- [PROVIDED TEXT]
───

As a Kosovar I can never quite be sure in what genre to approach a trip into Serbia. The world of EU-brokered agreements would suggest we can now relax into gentle comedy, but our decades of trauma at their hands keep horror movies in the mind’s eye.
As a Kosovar I can never quite be sure in what genre to approach a trip into Serbia. The world of EU-brokered agreements would suggest we can now relax into gentle comedy, but our decades of trauma at their hands keep horror movies in the mind’s eye.
A genuine experiment would be to despatch Kosovars with no additional resources (like a full rolodex), to see what happens. But as a manager I owe a duty of care, so I make my own family the guinea-pigs, with additional passports of a strong west European country in back pockets, and cute smiley kids as unwitting human shields.
In a nutshell, the Belgrade-Prishtina agreement involves replacing any Kosovo document with a piece of paper that spiritually and administratively denies the existence of Kosovo as a state. To that end, I will be asked remove my car plates at the border. Instead, I have to buy paper replacements at the border and sellotape them in the car’s front and back windscreen.
When the process of dialogue between Serbia and Kosovo began in 2011 it was about how “these will be only technical agreements” all to do with “making life easier” for the citizens of both countries.
Among the first agreements negotiated by Edita Tahiri, Kosovo government representative, and Borko Stefanovic, then the head of the Serbian delegation, was the “freedom of movement” deal agreed on July 2, 2011.
Although this arrangement has been in place for more than five years now, it has not been easy to decipher exactly what borders Kosovo nationals can cross with their vehicles.
It comes as no surprise to me that Kosovo and Serbia have not fallen over themselves to pass on practical messages to their citizens about the travel arrangements agreed for us in Brussels, but you would assume that by 2016 one or more of the responsible parties – the EU, Kosovo or Serbia – would have posted a website in English, Serbian and Albanian informing people as to what are the exact documents one needs, what is the procedure and which border points Kosovars can and cannot cross.
Witnessing this deficit of information, more than two years ago BIRN decided systematically to monitor the 16 agreements Kosovo has signed with Serbia as part of our “BIG DEAL” initiative.. We teamed up with different NGOs in Belgrade, first CRTA, now BIRN SERBIA and CEAS, and we are putting to the test the degree to which life is ‘easing’ all around us.
Nevertheless, certain things will always slip under the radar if we do not venture out occasionally, with our families, to test them on our own hides.
For example, in 2014 I was turned back from the border and couldn’t cross to Serbia because my children, who are allowed to cross the border with Kosovo birth certificates (since they are younger than 18-years-old they do not have ID documents, but only passports and Serbia does not recognize our passports), did not have a birth certificate issued in the last 6 months.
“Your birth certificate is older than six months and you have not got a stamp that goes over the children’s photo as well as over the certificate” said the Serb border officer at Dheu i Bardhe/Konculj. I went back, enlightened by the new information.

───

- [STORED DATA]
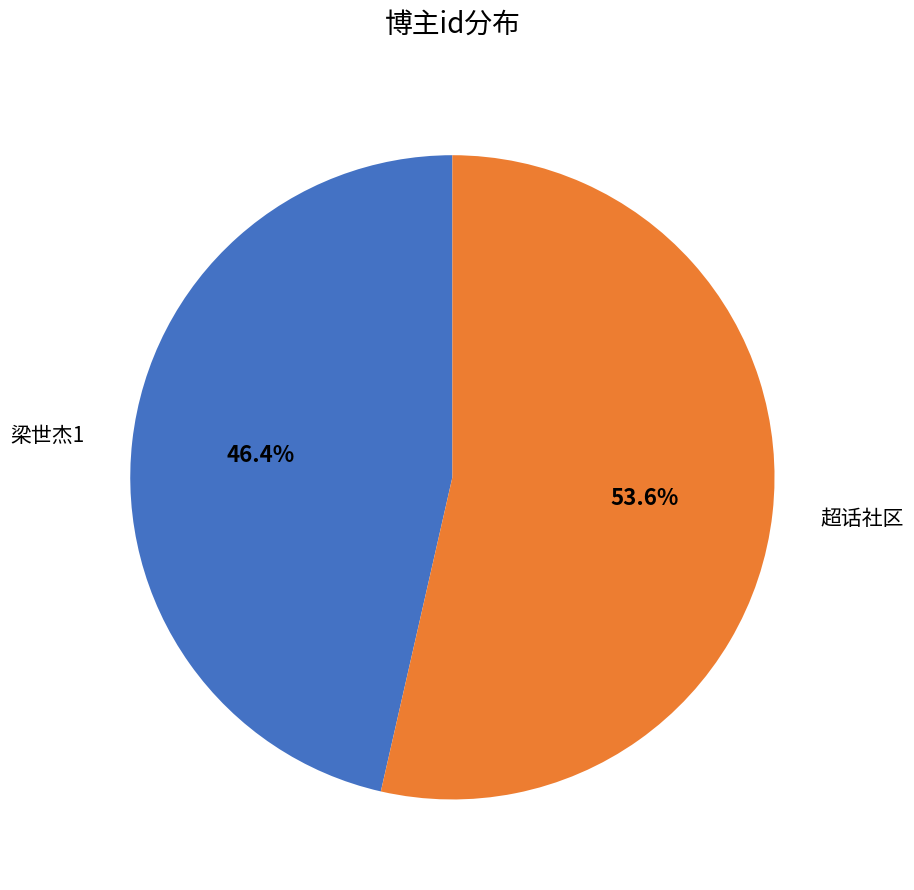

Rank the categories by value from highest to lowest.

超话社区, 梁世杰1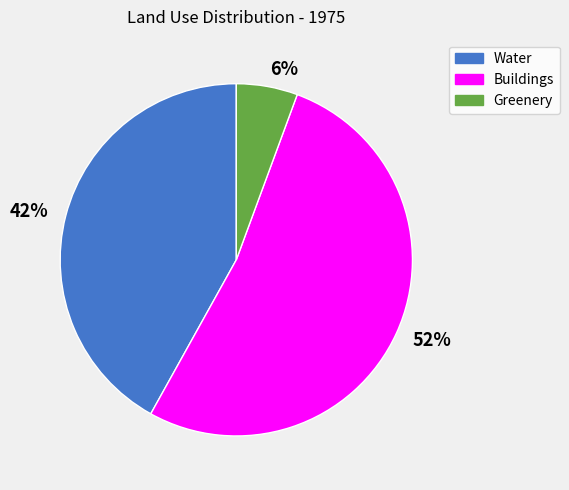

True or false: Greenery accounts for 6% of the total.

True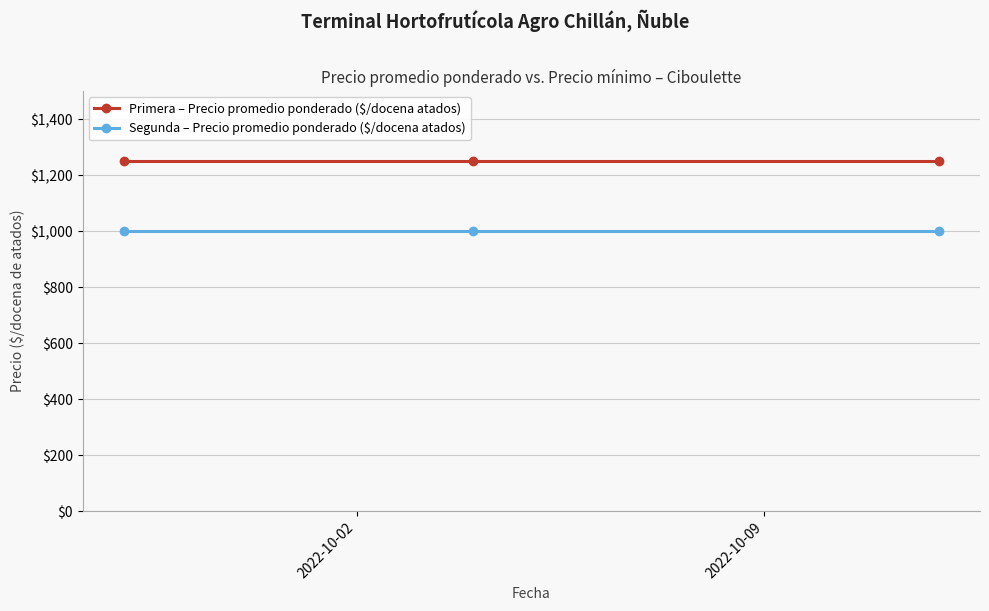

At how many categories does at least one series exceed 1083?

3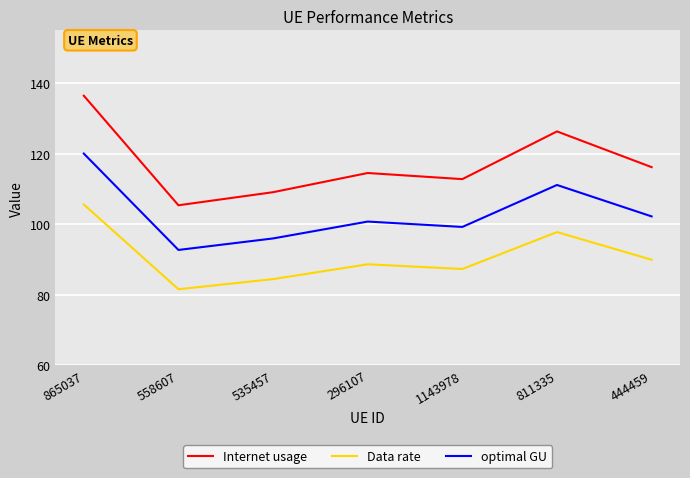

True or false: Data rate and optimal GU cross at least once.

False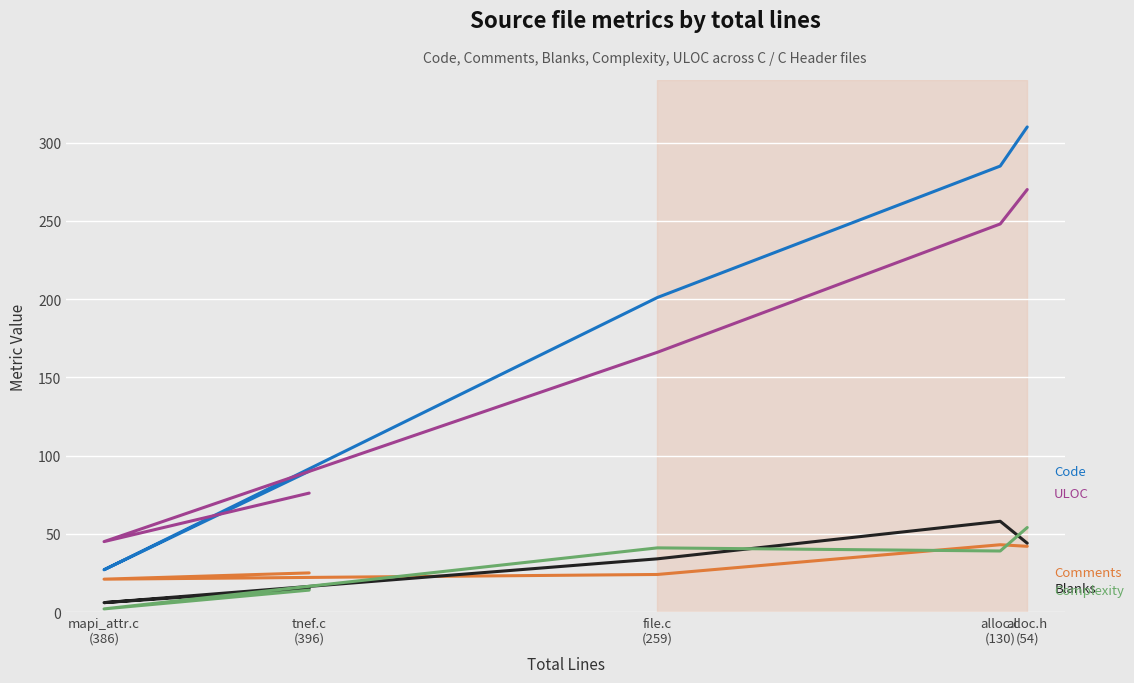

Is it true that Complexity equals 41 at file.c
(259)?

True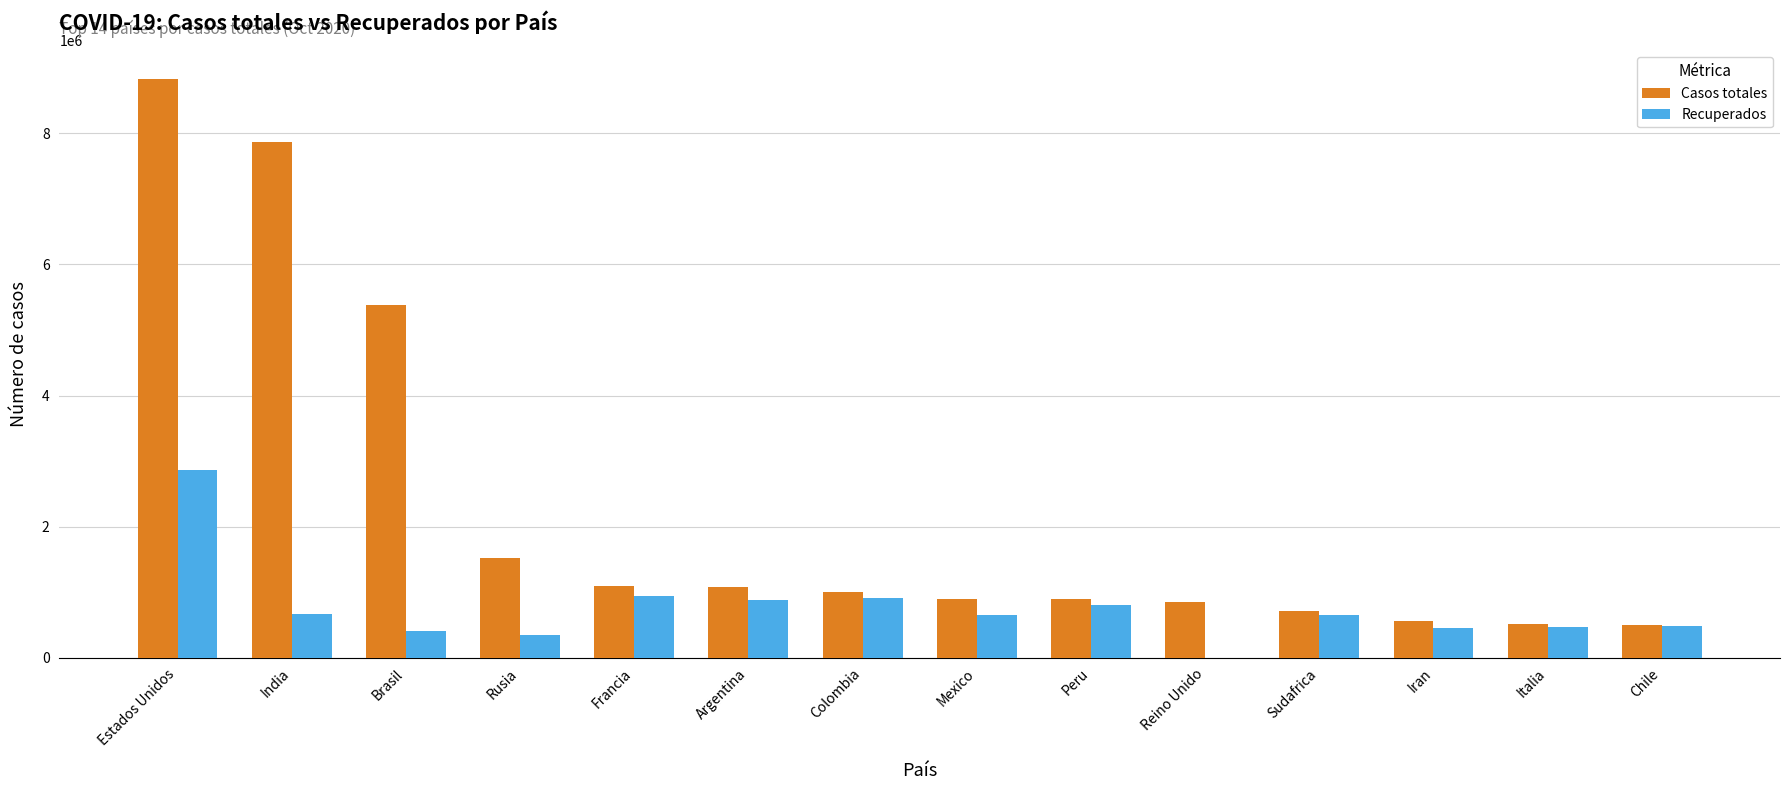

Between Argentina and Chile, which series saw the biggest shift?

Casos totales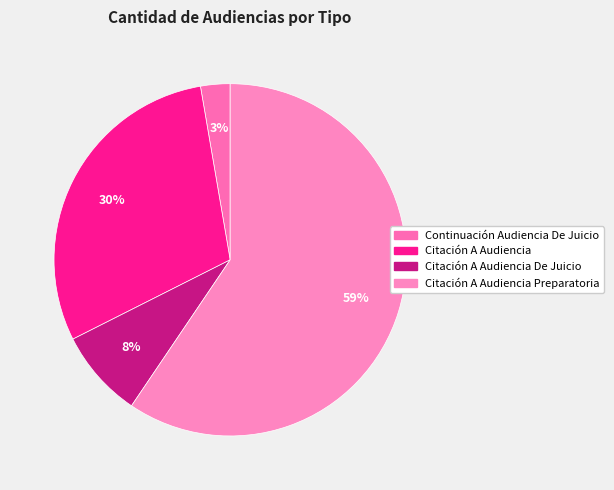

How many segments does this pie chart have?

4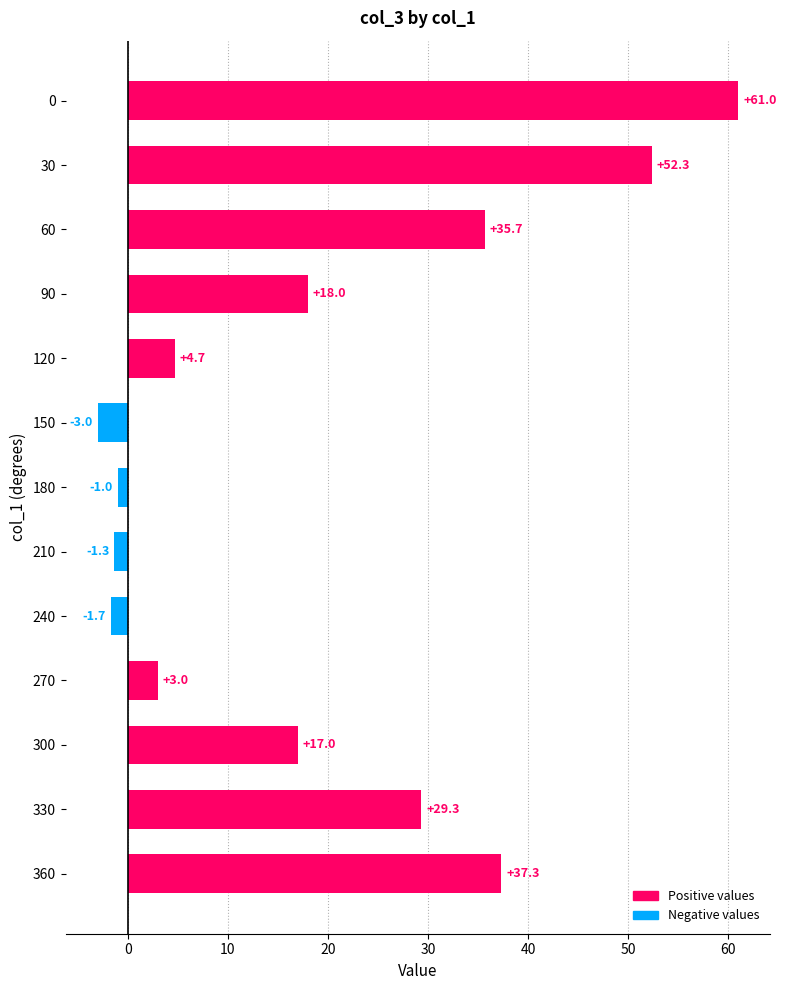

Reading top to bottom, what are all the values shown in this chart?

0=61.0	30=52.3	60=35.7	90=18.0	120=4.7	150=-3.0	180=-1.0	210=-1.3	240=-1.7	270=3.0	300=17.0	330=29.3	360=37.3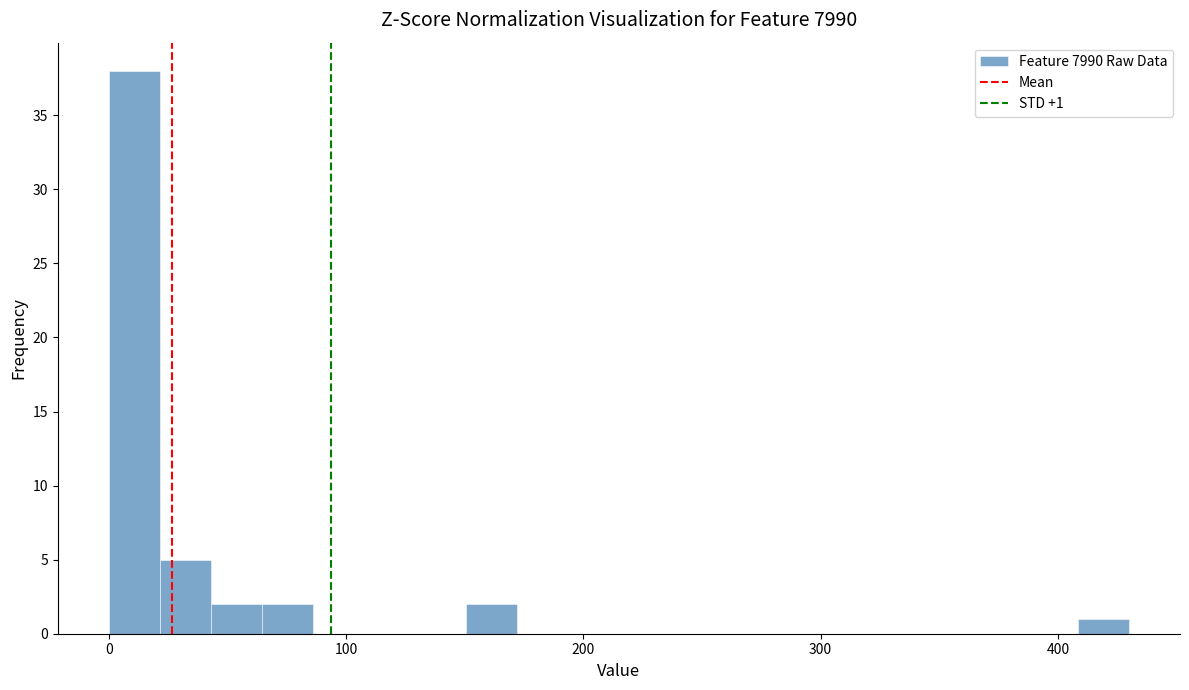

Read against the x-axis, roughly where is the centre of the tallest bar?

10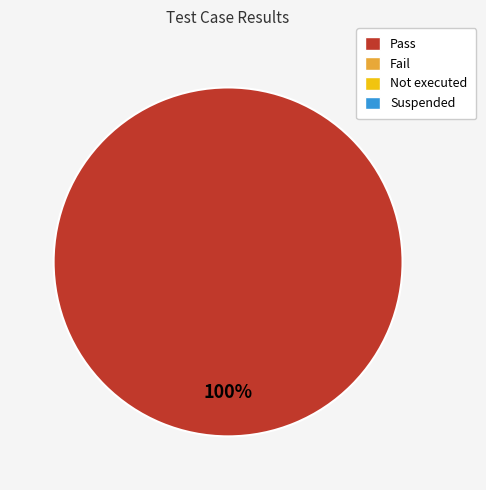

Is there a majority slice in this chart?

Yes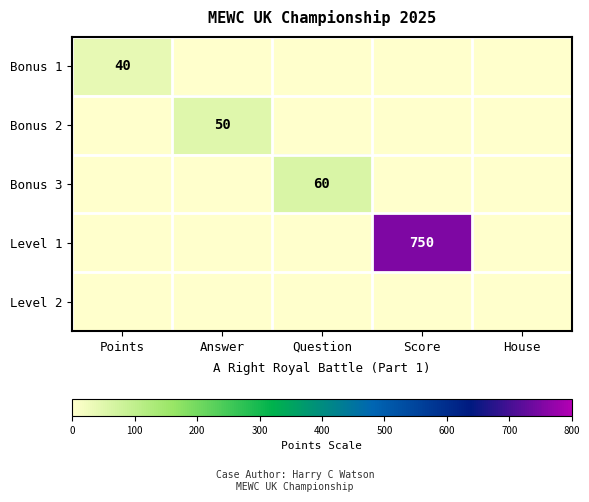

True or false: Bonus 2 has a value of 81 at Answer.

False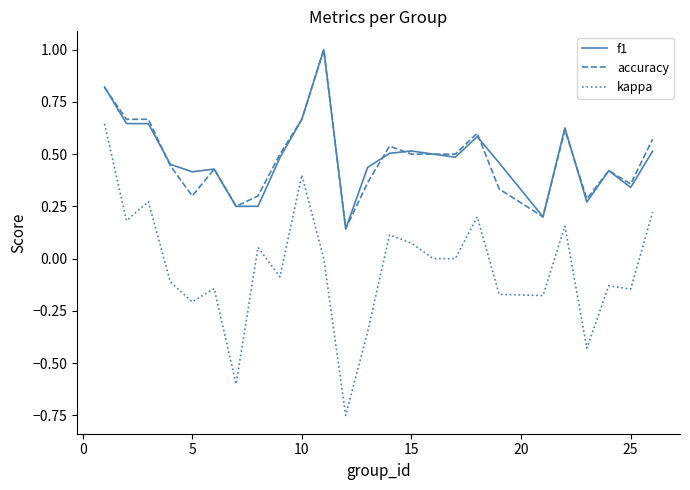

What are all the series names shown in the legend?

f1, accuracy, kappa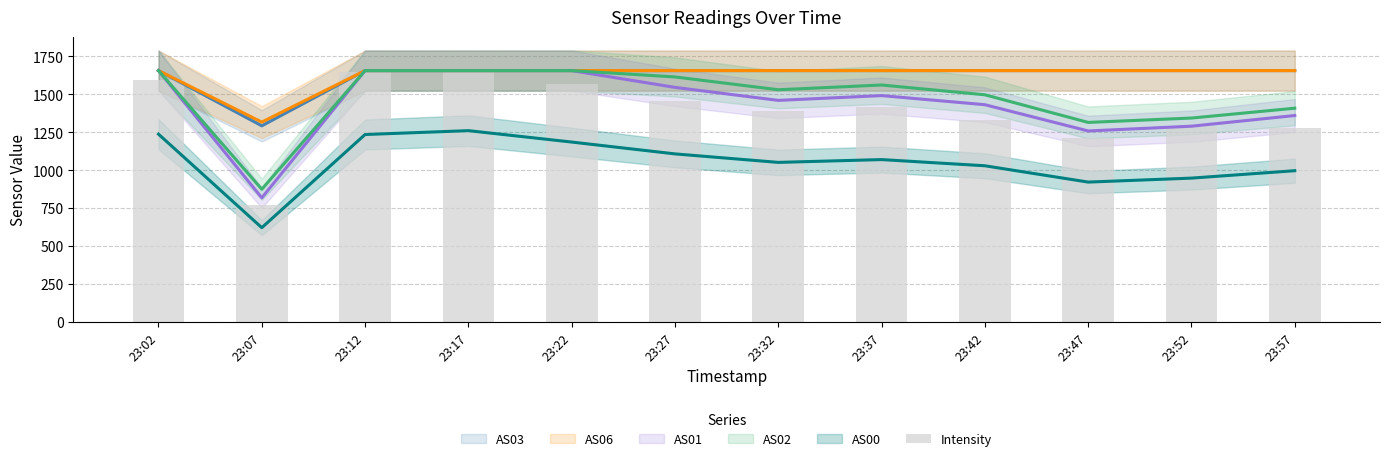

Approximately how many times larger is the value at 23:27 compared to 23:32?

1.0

───

- [YOUR INSTRUCTIONS] Could you return the piece on traveling from Kosovo into Serbia word for word, everything from "Among the first" down to "with their vehicles."? The material above comes from a separate source, unrelated to the text.

- [REPLY]
Among the first agreements negotiated by Edita Tahiri, Kosovo government representative, and Borko Stefanovic, then the head of the Serbian delegation, was the “freedom of movement” deal agreed on July 2, 2011.
Although this arrangement has been in place for more than five years now, it has not been easy to decipher exactly what borders Kosovo nationals can cross with their vehicles.